Rees, who spent more than two decades with the Royal Shakespeare Company, bagged the Tony for best actor in a play in 1982 for his work on the RSC production of "The Life and Adventures of Nicholas Nickleby".
The lanky Rees, known for his honeyed voice, earlier had accepted an Olivier Award for his work on the original 1980 London production, also directed by Nunn, and he picked up an Emmy nomination after Nickleby was shown on TV.
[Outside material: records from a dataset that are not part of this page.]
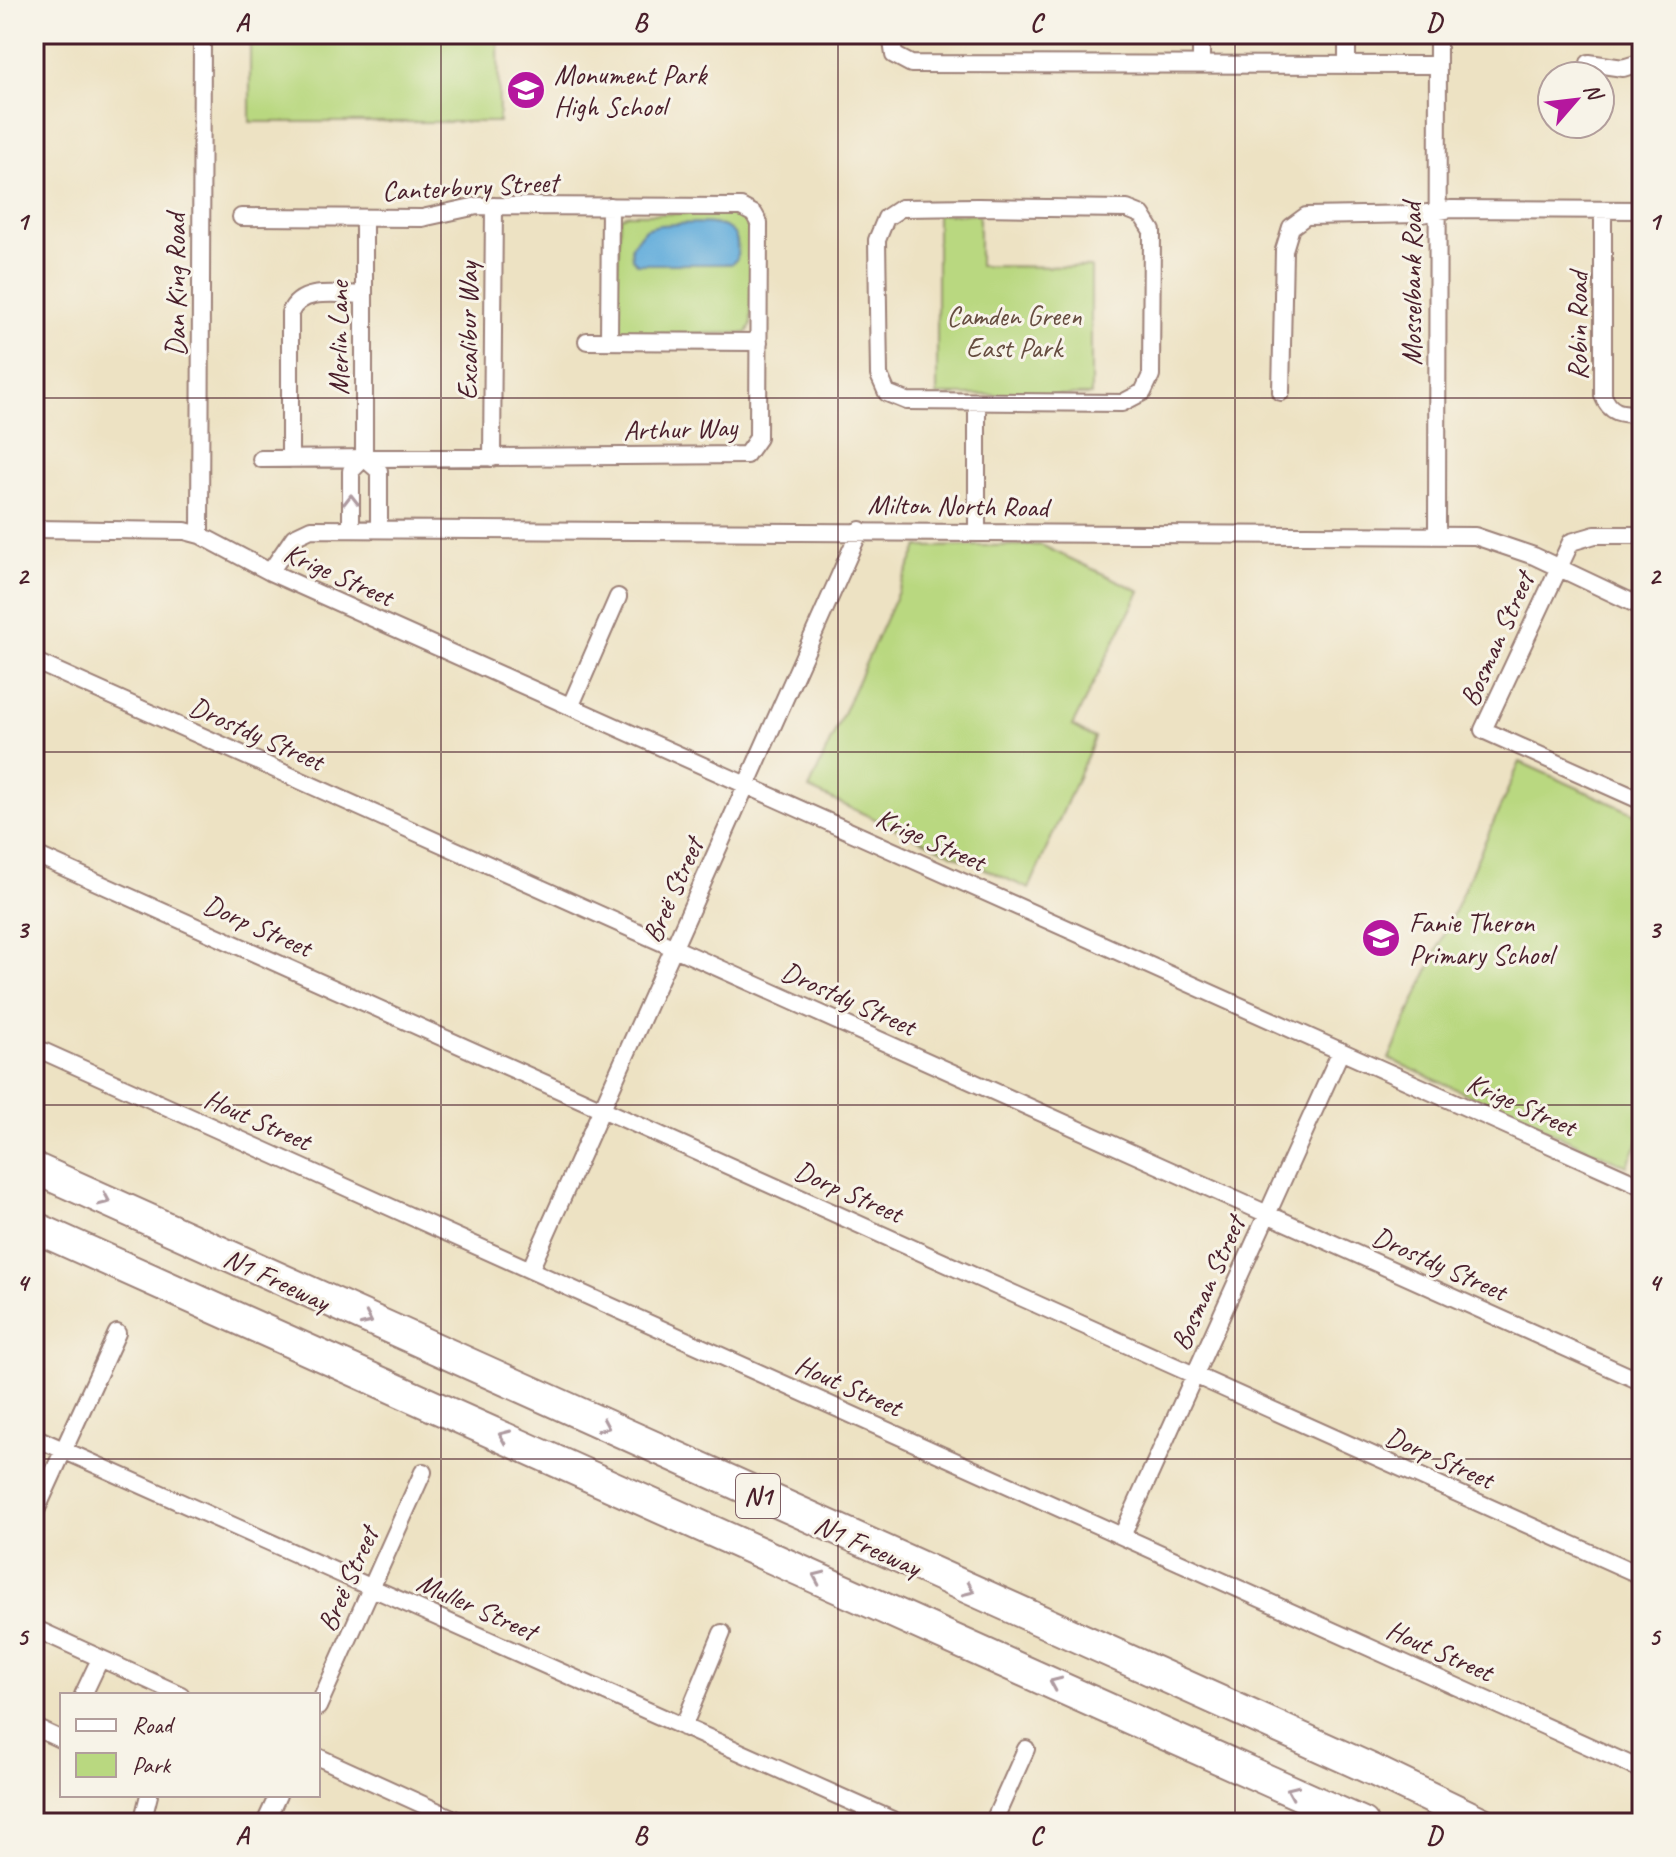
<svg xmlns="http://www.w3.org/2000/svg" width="1676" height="1857" viewBox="0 0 1676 1857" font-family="Caveat,sans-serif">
	<rect width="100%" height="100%" fill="#f7f3e8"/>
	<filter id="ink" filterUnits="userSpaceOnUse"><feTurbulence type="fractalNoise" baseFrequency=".0125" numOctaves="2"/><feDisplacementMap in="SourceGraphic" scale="16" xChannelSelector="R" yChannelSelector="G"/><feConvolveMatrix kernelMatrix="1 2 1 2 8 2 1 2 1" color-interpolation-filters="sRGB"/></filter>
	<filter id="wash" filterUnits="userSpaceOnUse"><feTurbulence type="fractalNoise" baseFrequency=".006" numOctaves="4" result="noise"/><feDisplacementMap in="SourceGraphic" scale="32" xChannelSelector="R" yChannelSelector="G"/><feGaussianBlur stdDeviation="1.8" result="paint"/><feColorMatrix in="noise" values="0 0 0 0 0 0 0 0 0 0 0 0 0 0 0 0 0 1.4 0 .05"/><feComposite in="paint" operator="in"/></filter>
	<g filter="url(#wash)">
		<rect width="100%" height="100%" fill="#ede2c3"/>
		<path fill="#b9d880" stroke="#827c56" stroke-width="2" d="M250,34H498L499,122H250Z
			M739,213L751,224V325L747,333L625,335L615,323L620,218L627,214Z
			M937,214H979V266L1091,267V395H937Z
			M1041,545L1140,591L1072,726L1095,738L1029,889L809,789L918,547Z
			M1520,762L1642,817V1133L1627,1166L1389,1059Z"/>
		<path fill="#63addb" stroke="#566683" stroke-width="2" d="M659,225C678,225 721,217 734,234C739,240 737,251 737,259L731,264H637L632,258L631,246L645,229Z"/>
	</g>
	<g filter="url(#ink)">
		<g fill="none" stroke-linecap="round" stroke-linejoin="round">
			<g stroke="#9c8077" stroke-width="20">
				<path id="street" d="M891,34L894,55L911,64L1438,65
					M1347,63V34
					M1589,63L1623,68L1642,62
					M1201,64V34
					M978,207L1127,209L1142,215L1152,231L1151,375L1143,392L1122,403L907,401L887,393L879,375L877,240L886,218L901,208Z
					M1603,210V395C1610,415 1624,414 1642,414
					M241,217L422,218L477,206L741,207L754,214L759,223L758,438L746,455L261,459
					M587,341L759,342
					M609,341L610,206
					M1281,392L1284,250L1291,227L1306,216L1421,214L1451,209L1642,210
					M364,458L379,471V529
					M492,458L494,206
					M290,459V313C301,286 340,295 364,295
					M34,529L185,531L200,535L270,572L1642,1186
					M351,529V471L364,458V218
					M977,532V402
					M200,535L202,34
					M1437,535L1438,34
					M1642,535H1595L1571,542L1483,730L1642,801
					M270,572L294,537L311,529L1475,536L1534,556L1642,607
					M34,661L1642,1382
					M571,705L618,597
					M34,854L1642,1576
					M34,1047L1642,1770
					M530,1270L860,530
					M34,1437L899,1823
					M34,1515L117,1333
					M1122,1536L1340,1053
					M34,1628L181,1695
					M83,1695L100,1659
					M318,1707L423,1472
					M34,1727L62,1740
					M683,1727L722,1633
					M318,1757L463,1823
					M142,1823L149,1795
					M265,1823L278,1795
					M993,1823L1026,1749"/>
			</g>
			<g stroke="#9c8077" stroke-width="34">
				<path id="highway" d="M34,1168L1373,1770L1483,1823
					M34,1227L1363,1823"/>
			</g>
			<use href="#street" stroke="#fff" stroke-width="16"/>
			<use href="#highway" stroke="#fff" stroke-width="30"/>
		</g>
		<defs><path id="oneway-chevron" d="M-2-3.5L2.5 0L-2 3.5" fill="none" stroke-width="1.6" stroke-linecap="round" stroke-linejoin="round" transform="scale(2)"/></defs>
		<g stroke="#ae9aa0">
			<use href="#oneway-chevron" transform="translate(351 500) rotate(-90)"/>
			<use href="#oneway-chevron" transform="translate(105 1200) rotate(24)"/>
			<use href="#oneway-chevron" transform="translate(367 1320) rotate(25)"/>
			<use href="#oneway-chevron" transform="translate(604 1426) rotate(24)"/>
			<use href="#oneway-chevron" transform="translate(504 1436) rotate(-157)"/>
			<use href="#oneway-chevron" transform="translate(818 1577) rotate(-156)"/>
			<use href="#oneway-chevron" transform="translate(969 1590) rotate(24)"/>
			<use href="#oneway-chevron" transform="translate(1055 1683) rotate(-156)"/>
			<use href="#oneway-chevron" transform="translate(1292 1791) rotate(-156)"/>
		</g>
	</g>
	<path fill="none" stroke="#4a1f2b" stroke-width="2" stroke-opacity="0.55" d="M441,34V1823M838,34V1823M1235,34V1823M34,398H1642M34,752H1642M34,1105H1642M34,1459H1642"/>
	<defs>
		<g id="school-disc" transform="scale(2)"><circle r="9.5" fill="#b5179e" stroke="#f7f3e8"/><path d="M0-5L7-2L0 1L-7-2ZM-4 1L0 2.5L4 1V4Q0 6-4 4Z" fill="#fff"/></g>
	</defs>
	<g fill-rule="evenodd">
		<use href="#school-disc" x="526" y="90"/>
		<use href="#school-disc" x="1381" y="938"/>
	</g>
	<g text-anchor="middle" stroke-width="6" stroke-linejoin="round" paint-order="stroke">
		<rect fill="#f7f3e8" stroke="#7e5f64" stroke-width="2" x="736" y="1474" width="44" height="44" rx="6"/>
		<g font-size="26" font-weight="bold" fill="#4a1f2b">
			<text x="758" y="1505">N1</text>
		</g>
		<g font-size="28" fill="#4a1f2b" stroke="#f7f3e8" text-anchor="start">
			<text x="554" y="84">Monument Park<tspan x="554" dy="32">High School</tspan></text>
			<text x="1409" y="932">Fanie Theron<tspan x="1409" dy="32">Primary School</tspan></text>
		</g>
		<g font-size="28" fill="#4a1f2b" stroke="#f7f3e8">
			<text transform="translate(470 186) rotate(-3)" y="10">Canterbury Street</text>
			<text transform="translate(1411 284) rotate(-90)" y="10">Mosselbank Road</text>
			<text transform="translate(175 285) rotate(-90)" y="10">Dan King Road</text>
			<text transform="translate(1577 326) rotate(-90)" y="10">Robin Road</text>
			<text transform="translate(467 331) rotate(-90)" y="10">Excalibur Way</text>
			<text transform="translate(338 338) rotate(-90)" y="10">Merlin Lane</text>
			<text transform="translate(680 428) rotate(-2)" y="10">Arthur Way</text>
			<text transform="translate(958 505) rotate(1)" y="10">Milton North Road</text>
			<text transform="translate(339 574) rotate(24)" y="10">Krige Street</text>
			<text transform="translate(1496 639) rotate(-66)" y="10">Bosman Street</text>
			<text transform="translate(257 733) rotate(24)" y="10">Drostdy Street</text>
			<text transform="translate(931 839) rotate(24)" y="10">Krige Street</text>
			<text transform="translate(672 890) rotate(-66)" y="10">Breë Street</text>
			<text transform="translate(258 925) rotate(24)" y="10">Dorp Street</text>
			<text transform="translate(849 998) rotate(24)" y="10">Drostdy Street</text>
			<text transform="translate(1522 1104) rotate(24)" y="10">Krige Street</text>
			<text transform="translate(258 1119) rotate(24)" y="10">Hout Street</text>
			<text transform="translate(849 1191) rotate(24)" y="10">Dorp Street</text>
			<text transform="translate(1440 1263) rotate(24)" y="10">Drostdy Street</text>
			<text transform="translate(277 1279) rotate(25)" y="10">N1 Freeway</text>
			<text transform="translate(1207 1283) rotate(-66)" y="10">Bosman Street</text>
			<text transform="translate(849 1385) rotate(24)" y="10">Hout Street</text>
			<text transform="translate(1440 1457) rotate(24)" y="10">Dorp Street</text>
			<text transform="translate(868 1545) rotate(24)" y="10">N1 Freeway</text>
			<text transform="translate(347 1579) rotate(-66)" y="10">Breë Street</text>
			<text transform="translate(477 1606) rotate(24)" y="10">Muller Street</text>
			<text transform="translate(1440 1650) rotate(24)" y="10">Hout Street</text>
		</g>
		<g font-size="28" fill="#664d40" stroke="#f7f3e8">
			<text x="1014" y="325">Camden Green<tspan x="1014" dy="32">East Park</tspan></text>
		</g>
	</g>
	<rect width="1676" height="1857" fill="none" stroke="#f7f3e8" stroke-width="88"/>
	<rect x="60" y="1693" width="260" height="104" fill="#f7f3e8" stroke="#b29e9c" stroke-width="2"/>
	<rect x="76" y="1719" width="40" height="12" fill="#ffffff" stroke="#b29e9c" stroke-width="2"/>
	<text x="132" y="1733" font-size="24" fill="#4a1f2b">Road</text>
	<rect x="76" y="1753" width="40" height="24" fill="#b9d880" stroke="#b29e9c" stroke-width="2"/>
	<text x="132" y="1773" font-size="24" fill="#4a1f2b">Park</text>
	<g transform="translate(1576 100) rotate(62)"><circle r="38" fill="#f7f3e8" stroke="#b29e9c" stroke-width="2"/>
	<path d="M0-6L14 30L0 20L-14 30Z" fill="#b5179e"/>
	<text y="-12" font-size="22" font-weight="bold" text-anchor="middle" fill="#4a1f2b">N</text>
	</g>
	<rect x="44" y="44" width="1588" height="1769" fill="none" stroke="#4a1f2b" stroke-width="3"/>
	<g font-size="26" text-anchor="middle" font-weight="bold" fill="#4a1f2b">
		<text x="242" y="31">A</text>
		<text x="640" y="31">B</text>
		<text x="1036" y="31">C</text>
		<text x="1434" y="31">D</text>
		<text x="22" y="230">1</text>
		<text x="1654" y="230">1</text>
		<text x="22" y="584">2</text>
		<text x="1654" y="584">2</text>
		<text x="22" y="938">3</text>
		<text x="1654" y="938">3</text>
		<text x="22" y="1291">4</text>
		<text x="1654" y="1291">4</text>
		<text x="22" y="1645">5</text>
		<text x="1654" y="1645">5</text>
		<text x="242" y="1844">A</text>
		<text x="640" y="1844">B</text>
		<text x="1036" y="1844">C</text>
		<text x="1434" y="1844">D</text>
	</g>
</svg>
A native of Aberystwyth, Wales, Rees grew up in South London and studied to be a painter at the prestigious Camberwell College of Arts and Slade School of Fine Art. In 1982, Rees starred in Tom Stoppard's "The Real Thing in London", and from 2004-07, he served as the artistic director of the Williamstown Theatre Festival in Massachusetts.
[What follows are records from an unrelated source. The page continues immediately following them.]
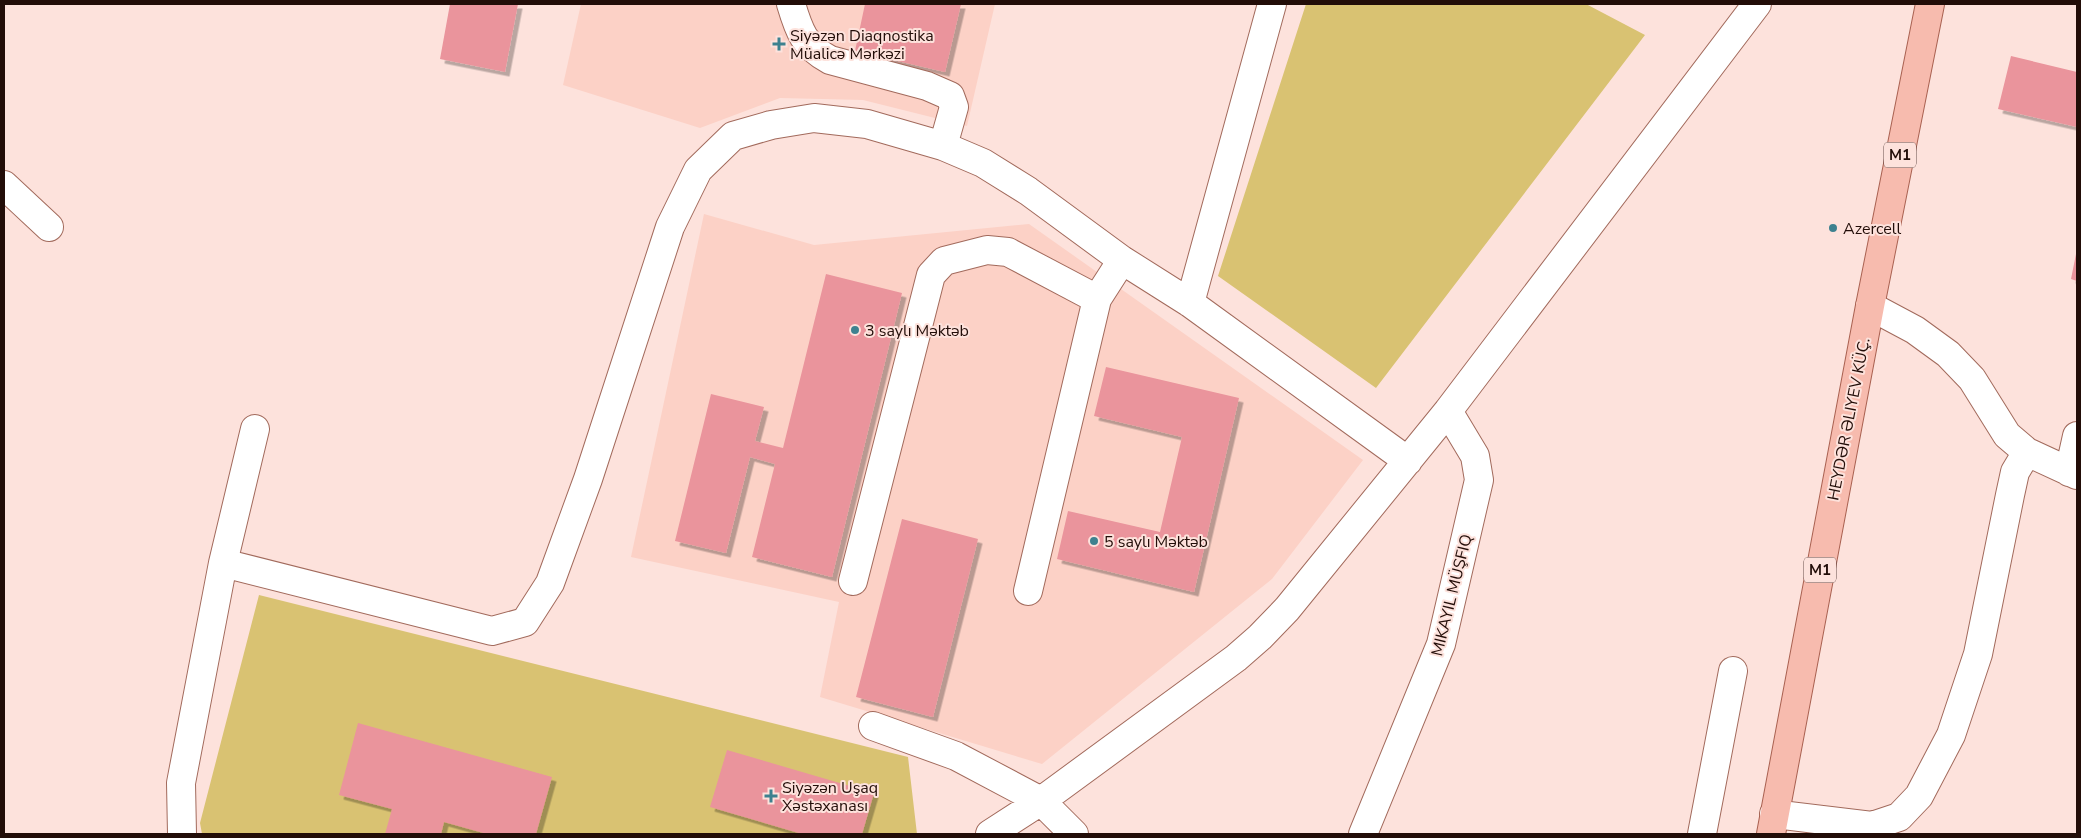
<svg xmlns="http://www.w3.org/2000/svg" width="2081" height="838" viewBox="0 0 2081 838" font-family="'Nunito Sans',sans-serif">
	<defs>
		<filter id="shadow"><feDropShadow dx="4.5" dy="4.5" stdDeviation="0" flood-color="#0004"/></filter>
	</defs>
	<rect width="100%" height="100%" fill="#fde2dc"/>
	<path fill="#fcd1c6" d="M581 4H995L967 126 863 100 780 98 700 128 563 85Z
		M704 214 814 245 1029 224 1363 460 1272 579 1042 764 820 697 839 602 631 557Z"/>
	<path fill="#d9c272" d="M1306 4H1586L1645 35 1376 388 1218 276Z
		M259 595 908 757 917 834H202L200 823Z"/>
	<path fill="#ea949c" filter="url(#shadow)" d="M450 4H518L505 72 440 59Z
		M865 4H961L945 72 855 51Z
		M2011 56 2077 72V127L1998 109Z
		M2076 254H2077V281L2071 279Z
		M826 274 902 293 832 577 752 557 775 464 750 457 726 553 675 541 711 394 764 407 755 441 783 448Z
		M1106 367 1239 398 1194 592 1057 559 1068 511 1160 532 1182 437 1094 416Z
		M902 519 978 539 933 717 856 697Z
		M358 723 552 777 536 834H487L444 822 441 834H385L392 809 339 795Z
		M727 750 874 793 862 834H802L710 807Z"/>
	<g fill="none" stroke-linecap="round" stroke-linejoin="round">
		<defs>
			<path id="minor" d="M791 4C799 31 804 46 830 60L927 86 950 96 954 107 943 146
				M4 185 49 227
				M1190 303 1272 4
				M1870 306 1915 330 1948 354 1972 379 2007 435 2027 452 2077 475
				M2069 472 2077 436
				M223 563 492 631 525 622 550 583 588 479 670 227 698 170 733 136 771 125 814 118 867 124 943 146 983 163 1028 191 1122 260 1190 303 1408 461
				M853 581 931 275 944 261 987 250 1008 252 1097 299
				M1028 591 1097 299 1122 260
				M873 726 956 756 1041 801 1074 834
				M1774 814 1872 826 1899 817 1919 796 1951 735 1978 654 2010 495 2015 472 2027 452
				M182 834 181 783 223 563 255 429
				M990 834 1041 801 1236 658 1260 637 1287 609 1448 411 1757 4
				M1363 834 1441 644 1479 480 1475 456 1448 411
				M1702 834 1733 671"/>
			<path id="major" d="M1771 834 1870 306 1930 4"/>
		</defs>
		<use href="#minor" stroke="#a26a5c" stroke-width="30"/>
		<use href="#major" stroke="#a96151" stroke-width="30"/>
		<use href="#minor" stroke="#fff" stroke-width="28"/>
		<use href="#major" stroke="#f7bbae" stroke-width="28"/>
	</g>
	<g fill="#3d818f" stroke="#fde2dc" stroke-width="2">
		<path d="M776.5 36.5h5v5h5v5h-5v5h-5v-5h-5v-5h5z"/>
		<circle cx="1833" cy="228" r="5"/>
		<circle cx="855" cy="330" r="5"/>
		<circle cx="1094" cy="541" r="5"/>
		<path d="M768.5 788.5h5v5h5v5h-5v5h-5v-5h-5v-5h5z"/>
	</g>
	<g text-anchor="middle" stroke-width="4" stroke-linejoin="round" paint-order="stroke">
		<g fill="#fde2dc" stroke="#644d48" stroke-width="1">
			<rect x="1884" y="142.5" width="32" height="25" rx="4"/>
			<rect x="1804" y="557.5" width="32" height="25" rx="4"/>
		</g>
		<g font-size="15" font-weight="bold" fill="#220d08">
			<text x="1900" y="160">M1</text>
			<text x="1820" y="575">M1</text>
		</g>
		<g font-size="16" fill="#220d08" stroke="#fde2dc" text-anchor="start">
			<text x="790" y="41">Siyəzən Diaqnostika<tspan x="790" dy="18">Müalicə Mərkəzi</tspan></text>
			<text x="1843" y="234">Azercell</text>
			<text x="865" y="336">3 saylı Məktəb</text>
			<text x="1104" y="547">5 saylı Məktəb</text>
			<text x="782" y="793">Siyəzən Uşaq<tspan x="782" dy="18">Xəstəxanası</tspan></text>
		</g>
		<g font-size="16" fill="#220d08" stroke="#fde2dc">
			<text transform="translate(1848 419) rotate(-79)" y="6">HEYDƏR ƏLIYEV KÜÇ.</text>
			<text transform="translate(1451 595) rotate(-76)" y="6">MIKAYIL MÜŞFIQ</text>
		</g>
	</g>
	<rect width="2081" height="838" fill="none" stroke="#220d08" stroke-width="10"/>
</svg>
On the big screen, Rees played the Sheriff of Rottingham in Mel Brooks' "Robin Hood: Men in Tights" (1993) and was "King Pheron in The Scorpion King" (2002). His filmography also includes "Star 80" (1983), "Frida" (2002), "The Treatment" (2006), "The Prestige" (2006) and "The Pink Panther" (2006).
Rees co-starred legendary British stage actor Laurence Olivier in the miniseries "The Ebony Tower" (1984).
He had recurring TV roles on sitcoms "Singles", "Boston Common" and "M A N T I S", and he recently showed up on "Grey's Anatomy", "The Good Wife", "The Middle and Elementary".